• **AVAILABLE DATA**
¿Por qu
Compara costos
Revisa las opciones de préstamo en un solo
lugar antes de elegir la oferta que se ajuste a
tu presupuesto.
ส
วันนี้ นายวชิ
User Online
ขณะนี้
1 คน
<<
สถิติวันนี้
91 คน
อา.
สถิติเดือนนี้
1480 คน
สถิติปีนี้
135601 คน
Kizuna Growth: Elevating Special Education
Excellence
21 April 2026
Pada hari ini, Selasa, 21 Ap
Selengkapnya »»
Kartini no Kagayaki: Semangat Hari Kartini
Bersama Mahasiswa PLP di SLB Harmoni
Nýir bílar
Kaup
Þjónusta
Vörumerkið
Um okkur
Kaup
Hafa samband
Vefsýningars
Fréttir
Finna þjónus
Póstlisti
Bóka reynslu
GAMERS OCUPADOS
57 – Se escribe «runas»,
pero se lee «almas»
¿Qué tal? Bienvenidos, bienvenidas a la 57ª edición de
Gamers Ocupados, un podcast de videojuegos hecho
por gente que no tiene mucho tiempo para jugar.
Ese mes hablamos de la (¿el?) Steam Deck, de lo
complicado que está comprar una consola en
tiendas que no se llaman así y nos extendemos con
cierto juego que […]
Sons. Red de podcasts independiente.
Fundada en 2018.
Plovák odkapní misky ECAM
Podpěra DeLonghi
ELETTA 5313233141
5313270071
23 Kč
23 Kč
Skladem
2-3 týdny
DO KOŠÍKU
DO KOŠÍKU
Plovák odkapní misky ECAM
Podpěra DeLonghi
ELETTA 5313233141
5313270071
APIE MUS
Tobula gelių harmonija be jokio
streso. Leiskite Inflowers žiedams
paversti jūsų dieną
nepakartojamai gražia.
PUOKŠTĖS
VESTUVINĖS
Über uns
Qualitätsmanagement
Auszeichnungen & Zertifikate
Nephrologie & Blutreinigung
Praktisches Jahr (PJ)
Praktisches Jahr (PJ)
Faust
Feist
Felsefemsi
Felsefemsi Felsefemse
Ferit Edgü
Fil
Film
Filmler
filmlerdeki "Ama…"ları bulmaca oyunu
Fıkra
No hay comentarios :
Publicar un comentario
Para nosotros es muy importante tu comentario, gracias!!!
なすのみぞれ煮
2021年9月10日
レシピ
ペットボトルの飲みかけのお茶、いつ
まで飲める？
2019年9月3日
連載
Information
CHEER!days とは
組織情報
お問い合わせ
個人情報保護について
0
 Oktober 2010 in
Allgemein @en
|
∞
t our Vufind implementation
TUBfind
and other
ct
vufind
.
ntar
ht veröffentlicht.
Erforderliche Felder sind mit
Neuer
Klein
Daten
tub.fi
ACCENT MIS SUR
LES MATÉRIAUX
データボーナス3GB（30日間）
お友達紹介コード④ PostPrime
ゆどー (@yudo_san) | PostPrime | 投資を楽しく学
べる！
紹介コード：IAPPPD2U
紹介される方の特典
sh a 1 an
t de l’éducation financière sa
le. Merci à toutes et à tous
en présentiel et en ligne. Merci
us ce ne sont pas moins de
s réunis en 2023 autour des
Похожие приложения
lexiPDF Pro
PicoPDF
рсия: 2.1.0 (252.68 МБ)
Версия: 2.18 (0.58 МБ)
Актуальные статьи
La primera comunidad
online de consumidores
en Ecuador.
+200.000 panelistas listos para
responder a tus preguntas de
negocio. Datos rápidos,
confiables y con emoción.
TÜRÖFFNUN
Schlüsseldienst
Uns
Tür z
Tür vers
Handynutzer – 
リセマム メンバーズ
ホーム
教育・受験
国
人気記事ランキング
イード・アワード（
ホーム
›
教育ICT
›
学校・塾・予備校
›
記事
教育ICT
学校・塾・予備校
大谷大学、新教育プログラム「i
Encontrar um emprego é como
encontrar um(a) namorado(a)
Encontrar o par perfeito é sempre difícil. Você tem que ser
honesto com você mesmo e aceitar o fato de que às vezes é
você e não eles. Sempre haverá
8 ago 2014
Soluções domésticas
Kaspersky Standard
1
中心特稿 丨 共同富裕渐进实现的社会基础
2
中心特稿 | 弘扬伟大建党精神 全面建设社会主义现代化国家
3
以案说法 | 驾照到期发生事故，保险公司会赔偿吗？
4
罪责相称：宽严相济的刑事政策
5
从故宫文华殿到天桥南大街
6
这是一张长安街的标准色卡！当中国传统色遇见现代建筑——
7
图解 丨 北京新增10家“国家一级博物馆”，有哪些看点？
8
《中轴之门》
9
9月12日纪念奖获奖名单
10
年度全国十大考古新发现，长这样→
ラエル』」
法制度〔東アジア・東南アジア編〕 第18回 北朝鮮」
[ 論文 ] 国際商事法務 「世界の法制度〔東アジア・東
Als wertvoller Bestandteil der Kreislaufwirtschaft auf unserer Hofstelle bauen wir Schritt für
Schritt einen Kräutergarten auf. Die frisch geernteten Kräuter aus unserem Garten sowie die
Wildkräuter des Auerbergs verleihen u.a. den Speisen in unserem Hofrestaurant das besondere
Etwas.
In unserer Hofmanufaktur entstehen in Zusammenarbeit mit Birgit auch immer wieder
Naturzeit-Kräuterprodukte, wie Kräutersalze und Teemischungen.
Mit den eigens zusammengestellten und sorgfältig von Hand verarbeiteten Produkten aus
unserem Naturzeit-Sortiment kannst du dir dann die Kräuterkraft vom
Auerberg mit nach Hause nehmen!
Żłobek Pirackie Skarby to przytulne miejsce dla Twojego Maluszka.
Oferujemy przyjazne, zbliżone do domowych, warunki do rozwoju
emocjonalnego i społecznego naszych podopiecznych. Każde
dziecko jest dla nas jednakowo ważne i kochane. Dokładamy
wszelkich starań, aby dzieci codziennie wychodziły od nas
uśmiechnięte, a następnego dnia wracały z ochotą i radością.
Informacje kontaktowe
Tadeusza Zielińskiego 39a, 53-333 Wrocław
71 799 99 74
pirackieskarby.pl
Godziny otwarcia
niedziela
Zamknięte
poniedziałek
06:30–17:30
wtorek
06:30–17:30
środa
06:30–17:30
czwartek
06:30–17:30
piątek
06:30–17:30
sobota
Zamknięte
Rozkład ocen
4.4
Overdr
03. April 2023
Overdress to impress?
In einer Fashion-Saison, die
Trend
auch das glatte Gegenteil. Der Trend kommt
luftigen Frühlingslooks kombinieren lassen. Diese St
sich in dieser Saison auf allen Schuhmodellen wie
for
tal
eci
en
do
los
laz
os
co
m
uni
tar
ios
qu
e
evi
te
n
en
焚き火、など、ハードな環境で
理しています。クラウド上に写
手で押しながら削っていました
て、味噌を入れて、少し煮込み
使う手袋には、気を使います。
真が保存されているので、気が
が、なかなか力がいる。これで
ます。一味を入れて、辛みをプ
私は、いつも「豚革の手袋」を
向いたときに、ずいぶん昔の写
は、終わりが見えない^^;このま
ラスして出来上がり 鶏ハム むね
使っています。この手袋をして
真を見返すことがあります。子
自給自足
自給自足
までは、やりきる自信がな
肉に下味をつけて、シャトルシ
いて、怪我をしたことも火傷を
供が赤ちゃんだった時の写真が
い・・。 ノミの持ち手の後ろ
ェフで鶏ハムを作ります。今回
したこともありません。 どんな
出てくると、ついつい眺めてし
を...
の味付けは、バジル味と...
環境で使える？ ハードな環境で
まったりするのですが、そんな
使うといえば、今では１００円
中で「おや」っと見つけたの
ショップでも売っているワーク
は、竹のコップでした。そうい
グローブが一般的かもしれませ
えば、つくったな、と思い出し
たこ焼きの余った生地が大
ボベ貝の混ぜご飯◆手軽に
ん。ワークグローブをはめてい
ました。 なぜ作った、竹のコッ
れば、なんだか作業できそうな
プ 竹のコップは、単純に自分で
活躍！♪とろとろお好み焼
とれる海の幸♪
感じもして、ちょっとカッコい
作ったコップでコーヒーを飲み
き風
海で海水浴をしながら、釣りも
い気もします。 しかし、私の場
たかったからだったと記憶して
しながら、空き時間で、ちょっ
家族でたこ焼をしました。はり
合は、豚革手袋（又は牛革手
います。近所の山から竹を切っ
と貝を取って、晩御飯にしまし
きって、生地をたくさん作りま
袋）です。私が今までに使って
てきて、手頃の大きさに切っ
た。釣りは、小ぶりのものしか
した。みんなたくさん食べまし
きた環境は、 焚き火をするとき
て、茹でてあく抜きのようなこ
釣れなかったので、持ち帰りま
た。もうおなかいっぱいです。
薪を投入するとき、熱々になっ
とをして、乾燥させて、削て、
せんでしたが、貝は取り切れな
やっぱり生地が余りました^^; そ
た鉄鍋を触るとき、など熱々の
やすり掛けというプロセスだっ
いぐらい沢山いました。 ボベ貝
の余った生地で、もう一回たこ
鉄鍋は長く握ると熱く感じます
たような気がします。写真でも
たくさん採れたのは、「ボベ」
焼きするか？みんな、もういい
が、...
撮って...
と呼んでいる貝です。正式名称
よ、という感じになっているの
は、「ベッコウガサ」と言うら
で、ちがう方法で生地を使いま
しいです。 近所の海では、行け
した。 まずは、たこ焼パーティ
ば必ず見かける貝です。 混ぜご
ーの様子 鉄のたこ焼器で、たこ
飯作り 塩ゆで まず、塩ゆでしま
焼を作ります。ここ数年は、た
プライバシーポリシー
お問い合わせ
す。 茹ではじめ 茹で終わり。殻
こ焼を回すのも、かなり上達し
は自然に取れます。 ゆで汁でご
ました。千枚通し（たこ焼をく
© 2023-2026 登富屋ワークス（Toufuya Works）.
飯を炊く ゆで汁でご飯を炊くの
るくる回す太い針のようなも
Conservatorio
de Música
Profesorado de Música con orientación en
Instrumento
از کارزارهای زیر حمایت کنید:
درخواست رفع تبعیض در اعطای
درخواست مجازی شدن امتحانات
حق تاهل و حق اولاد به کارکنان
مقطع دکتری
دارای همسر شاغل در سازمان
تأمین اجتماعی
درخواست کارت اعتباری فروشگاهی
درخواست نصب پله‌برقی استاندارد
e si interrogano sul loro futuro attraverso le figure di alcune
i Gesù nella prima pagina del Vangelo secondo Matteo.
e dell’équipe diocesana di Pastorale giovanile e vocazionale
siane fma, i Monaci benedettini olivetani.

• **WHAT IS BEING ASKED**
Copy exactly the line that contains "e si interrogano" and all lines after it in the listing above, through the final line, and nothing else.

• **RESPONSE AREA**
e si interrogano sul loro futuro attraverso le figure di alcune
i Gesù nella prima pagina del Vangelo secondo Matteo.
e dell’équipe diocesana di Pastorale giovanile e vocazionale
siane fma, i Monaci benedettini olivetani.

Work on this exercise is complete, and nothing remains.